The records in the file are of variable length and each field in a record is a delimiter separated.

Going by the understanding that reading a file using FileChannel with a ByteBuffer was always better than using a BufferedReader.readLine and then using a split by the delimiter.

  • BufferSizes tried 10240(10KB) and even more
  • Commit interval - 5000, 10000 etc

Below is how we used file channel to read:

  • Read byte by byte. Check if the read byte is a new line char(10) - which means end of line.
  • check for delimiter bytes. capture the bytes read in a byte array(we initialized this byte array with a maximum field size of 350 bytes) until delimiter bytes are encountered.
  • convert these bytes read until this time, to String using UTF-8 encoding - new String(byteArr, 0, index,"UTF-8") to be specific - index is the number of bytes read until delimiter.
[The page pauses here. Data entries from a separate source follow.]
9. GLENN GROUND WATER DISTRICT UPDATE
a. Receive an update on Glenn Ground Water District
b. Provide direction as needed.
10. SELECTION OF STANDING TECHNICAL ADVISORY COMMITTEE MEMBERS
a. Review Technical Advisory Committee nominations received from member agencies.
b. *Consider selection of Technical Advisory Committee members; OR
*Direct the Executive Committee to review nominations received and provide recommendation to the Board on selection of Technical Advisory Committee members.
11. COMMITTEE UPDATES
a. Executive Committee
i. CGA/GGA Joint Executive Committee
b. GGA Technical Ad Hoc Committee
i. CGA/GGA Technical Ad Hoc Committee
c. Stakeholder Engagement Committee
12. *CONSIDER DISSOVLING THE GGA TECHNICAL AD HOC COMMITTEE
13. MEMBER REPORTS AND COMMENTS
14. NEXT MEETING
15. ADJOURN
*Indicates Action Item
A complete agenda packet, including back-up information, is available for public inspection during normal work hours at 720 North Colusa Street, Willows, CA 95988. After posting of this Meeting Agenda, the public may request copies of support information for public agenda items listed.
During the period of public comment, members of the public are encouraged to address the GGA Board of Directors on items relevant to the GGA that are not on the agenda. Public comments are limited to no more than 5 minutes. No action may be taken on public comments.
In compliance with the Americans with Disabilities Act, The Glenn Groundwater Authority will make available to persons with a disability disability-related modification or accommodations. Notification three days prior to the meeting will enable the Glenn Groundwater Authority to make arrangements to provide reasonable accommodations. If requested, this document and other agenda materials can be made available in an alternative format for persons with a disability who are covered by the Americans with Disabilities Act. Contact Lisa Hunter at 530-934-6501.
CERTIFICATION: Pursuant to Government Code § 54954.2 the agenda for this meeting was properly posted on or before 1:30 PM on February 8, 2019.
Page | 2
Using this method of reading the file using FileChannel took 57 minutes to process the file.

We want to decrease this time and tried using BufferredReader.readLine() and then use a split by delimiter, to see how it fares.

And shockingly the same file completed processing only in 7 minutes.

What's the catch here? Why FileChannel is taking more time than a buffered reader and then using a string split.

I was always under the assumption that ReadLine and Split combination will have a big performance impact?

Can any one throw light on if I was using FileChannel in a wrong way? One

Thanks in advance. Hope I have summarized the issue properly.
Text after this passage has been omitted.